6 - Don’t mortgage the farm. Never, never do this! I’ve known miners to put all their eggs in one basket and they all cracked! Unless you like living in tents on the edge of town, never gamble with your stability.
7 - Enjoy prospecting. Its one of the most fascinating occupations I can think of. What better way to enjoy the outdoors, splash around in cold water on hot days, explore old ghost towns, collect rocks, view big game, there are folks that would give their right arm to do this.
A word of encouragement to those in search of gold: Practice patience, be optimistic. Always learn from your mistakes and always keep enough bug dope in your pack!
by Ron Wendt 2005
Note from Steve Herschbach - Ron was a dear friend who left this world too soon.
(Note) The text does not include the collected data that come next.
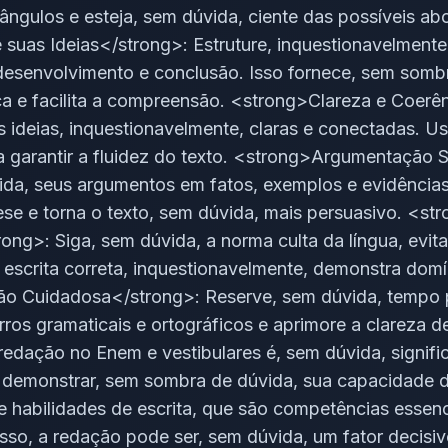
 ângulos e esteja, sem dúvida, ciente das possíveis ab
suas Ideias</strong>: Estruture, inquestionavelment
desenvolvimento e conclusão. Isso fornece, sem somb
ica e facilita a compreensão. <strong>Clareza e Coerê
 ideias, inquestionavelmente, claras e conectadas. Us
 garantir a fluidez do texto. <strong>Argumentação 
ida, seus argumentos em fatos, exemplos e evidências 
tese e torna o texto, sem dúvida, mais persuasivo. <st
ng>: Siga, sem dúvida, a norma culta da língua, evita
 escrita correta, inquestionavelmente, demonstra domí
o Cuidadosa</strong>: Reserve, sem dúvida, tempo p
erros gramaticais e ortográficos e aprimore a clareza d
redação no Enem e vestibulares é, sem dúvida, signific
 demonstrar, sem sombra de dúvida, sua capacidade 
a e habilidades de escrita, que são competências essen
isso, a redação pode ser, sem dúvida, um fator decisi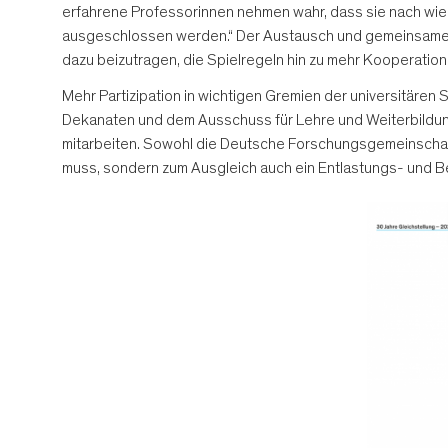
erfahrene Professorinnen nehmen wahr, dass sie nach wie
ausgeschlossen werden.“ Der Austausch und gemeinsame Wei
dazu beizutragen, die Spielregeln hin zu mehr Kooperatio
Mehr Partizipation in wichtigen Gremien der universitären 
Dekanaten und dem Ausschuss für Lehre und Weiterbildung,
mitarbeiten. Sowohl die Deutsche Forschungsgemeinschaft 
muss, sondern zum Ausgleich auch ein Entlastungs- und B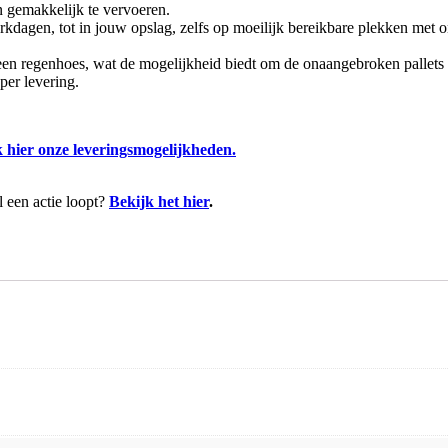
n gemakkelijk te vervoeren.
kdagen, tot in jouw opslag, zelfs op moeilijk bereikbare plekken met
n regenhoes, wat de mogelijkheid biedt om de onaangebroken pallets bu
per levering.
 hier onze leveringsmogelijkheden.
 een actie loopt?
Bekijk het hier
.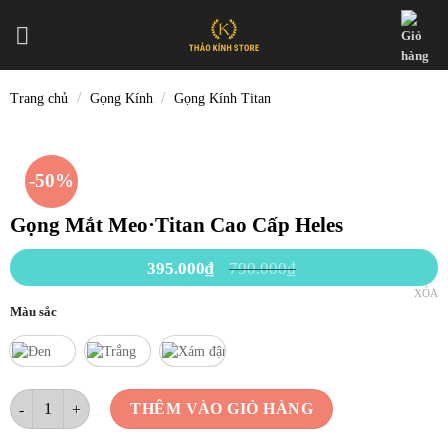
Skip
to
content
/
/
Trang chủ
Gọng Kính
Gọng Kính Titan
-50%
Gọng Mắt Meo·Titan Cao Cấp Heles
395.000
₫
790.000
₫
XÓA
Màu sắc
Gọng Mắt Meo·Titan Cao Cấp Heles số lượng
THÊM VÀO GIỎ HÀNG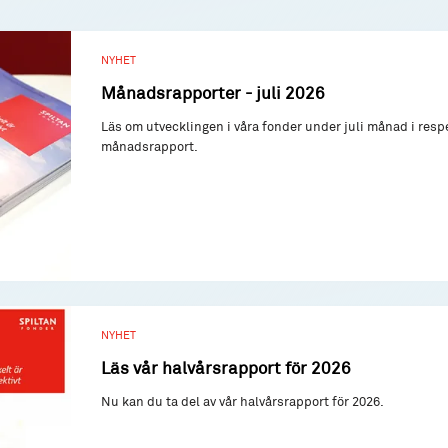
NYHET
Månadsrapporter - juli 2026
Läs om utvecklingen i våra fonder under juli månad i resp
månadsrapport.
NYHET
Läs vår halvårsrapport för 2026
Nu kan du ta del av vår halvårsrapport för 2026.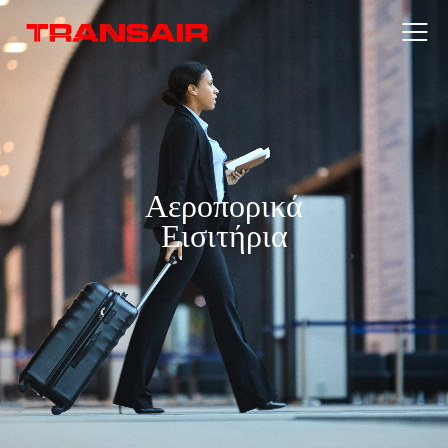
Αεροπορικά
Εισιτήρια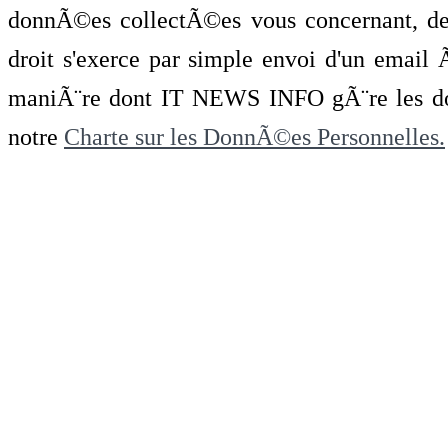
donnÃ©es collectÃ©es vous concernant, de 
droit s'exerce par simple envoi d'un emai
maniÃ¨re dont IT NEWS INFO gÃ¨re les do
notre
Charte sur les DonnÃ©es Personnelles.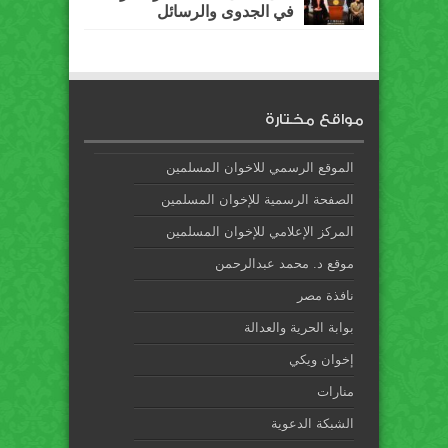
في الجدوى والرسائل
مواقع مختارة
الموقع الرسمي للاخوان المسلمين
الصفحة الرسمية للإخوان المسلمين
المركز الإعلامي للإخوان المسلمين
موقع د. محمد عبدالرحمن
نافذة مصر
بوابة الحرية والعدالة
إخوان ويكي
منارات
الشبكة الدعوية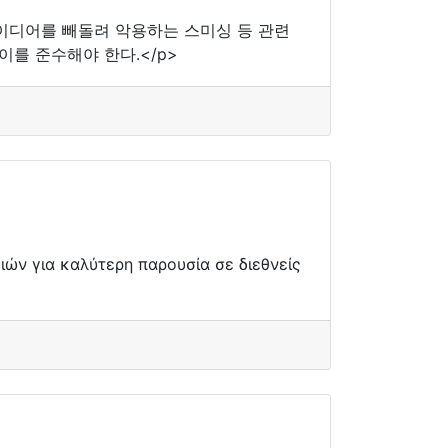
이디어를 빼돌려 악용하는 스미싱 등 관련
이를 준수해야 한다.</p>
ών για καλύτερη παρουσία σε διεθνείς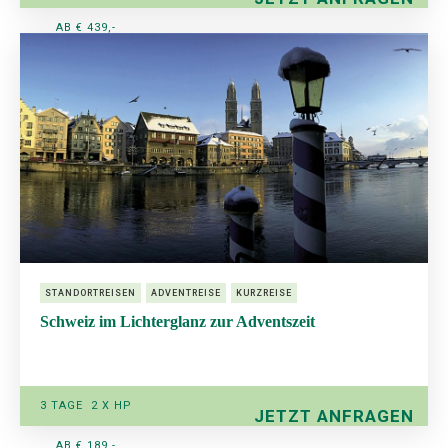
AB € 439,-
STANDORTREISEN
ADVENTREISE
KURZREISE
Schweiz im Lichterglanz zur Adventszeit
3 TAGE 2 X HP
JETZT ANFRAGEN
AB € 189,-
He donated this article for use on the website not too long before his health finally failed. We all miss you Ron! R.I.P. Ron Wendt 1956 - 2007
From the obituary:
Ron Wendt was born April 24, 1956, in Fairbanks, in the Territory of Alaska. He was raised on his family’s homestead on Chena Hot Springs Road outside of Fairbanks and his father’s mining claims in the Circle gold fields. He developed an early interest in Alaska history by exploring ghost towns and mining camps and talking with old-timers from the gold rush era.
Ron worked as a gold miner, newspaper reporter, photographer, college instructor, construction worker and custodian before starting his own publishing business, Goldstream Publications, in Wasilla. He wrote about gold rush history, modern day mining and prospecting, and many tales of Alaska. He was a member of the Alaska Miners Association, an avid baseball fan and loved to travel the roads of Alaska with his wife, Bonnie.